Finite Intersections of Open Balls contain Open Balls about each point
# Statement
Let $(M, d)$ be a Metric Space. Let $n \in \mathbb{N}$, $(x_{i}){i=1}^{n} \subset M$, and $(\epsilon{i}){i=1}^{n} \subset [0, \infty)$. Then for each $y \in \bigcap\limits{i \in [n]} B_{\epsilon_{i}}(x_{i})$, there exists $\zeta > 0$ so that $$B_{\zeta}(y) \subset \bigcap\limits_{i \in [n]} B_{\epsilon_{i}}(x_{i})$$
# Proof
We first show for two Open Balls, then extend by Induction. Let $x, y \in M$ and let $\epsilon, \delta > 0$. Suppose $z \in B_\epsilon(x) \cap B_{\delta}(y)$. Then $d(x, z) < \epsilon$ and $d(y, z) < \delta$. Let $\zeta = \min(\epsilon - d(x, z), \delta - d(y, z))$. Then, if $w \in B_{\zeta}(z)$ then: $$\begin{align*} d(w, x) &\leq d(x, z) + d(z, w)\\ &< d(x, z) + \zeta\\ &\leq d(x, z) + \epsilon - d(x, z)\\ &=\epsilon \end{align*}$$ and $$\begin{align*} d(w, y) &\leq d(y, z) + d(z, w)\\ &< d(y, z) + \zeta\\ &\leq d(y, z) + \delta - d(y, z)\\ &=\delta \end{align*}$$ Thus $w \in B_{\epsilon}(x) \cap B_{\delta}(y)$ and $B_{\zeta}(z) \subset B_{\epsilon}(x) \cap B_{\delta}(y)$.

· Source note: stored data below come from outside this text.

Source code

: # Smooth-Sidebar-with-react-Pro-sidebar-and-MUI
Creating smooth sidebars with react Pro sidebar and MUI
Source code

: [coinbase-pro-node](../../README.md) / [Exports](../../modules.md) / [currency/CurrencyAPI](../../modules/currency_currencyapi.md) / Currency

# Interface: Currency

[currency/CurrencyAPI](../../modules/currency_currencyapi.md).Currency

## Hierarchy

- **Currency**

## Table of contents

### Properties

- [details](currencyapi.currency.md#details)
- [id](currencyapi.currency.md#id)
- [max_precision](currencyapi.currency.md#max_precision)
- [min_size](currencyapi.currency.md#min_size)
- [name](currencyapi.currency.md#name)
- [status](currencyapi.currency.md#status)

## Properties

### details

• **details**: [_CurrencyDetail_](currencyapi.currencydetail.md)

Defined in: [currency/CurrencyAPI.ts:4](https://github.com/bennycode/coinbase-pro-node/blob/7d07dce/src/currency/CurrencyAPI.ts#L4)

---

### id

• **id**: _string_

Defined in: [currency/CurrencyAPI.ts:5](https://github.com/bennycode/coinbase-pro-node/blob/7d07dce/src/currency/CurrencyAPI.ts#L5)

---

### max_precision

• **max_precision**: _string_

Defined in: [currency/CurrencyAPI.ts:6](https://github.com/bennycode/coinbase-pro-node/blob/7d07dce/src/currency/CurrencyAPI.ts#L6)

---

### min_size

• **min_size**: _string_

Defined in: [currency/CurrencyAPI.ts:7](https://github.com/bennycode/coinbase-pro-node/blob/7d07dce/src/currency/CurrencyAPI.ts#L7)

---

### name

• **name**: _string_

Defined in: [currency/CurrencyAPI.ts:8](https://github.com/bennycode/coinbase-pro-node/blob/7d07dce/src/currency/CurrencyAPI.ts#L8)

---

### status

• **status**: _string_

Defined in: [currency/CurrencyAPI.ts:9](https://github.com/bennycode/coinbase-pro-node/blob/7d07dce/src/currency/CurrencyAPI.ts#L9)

TODO make this more rigorous Given $n$ Open Balls and a point in their Set Intersection, we can get an Open Ball around it that is contained in the first $n-1$ Open Balls. Then we apply our argument above to find a smaller ball within its intersection with ball $n$. $\blacksquare$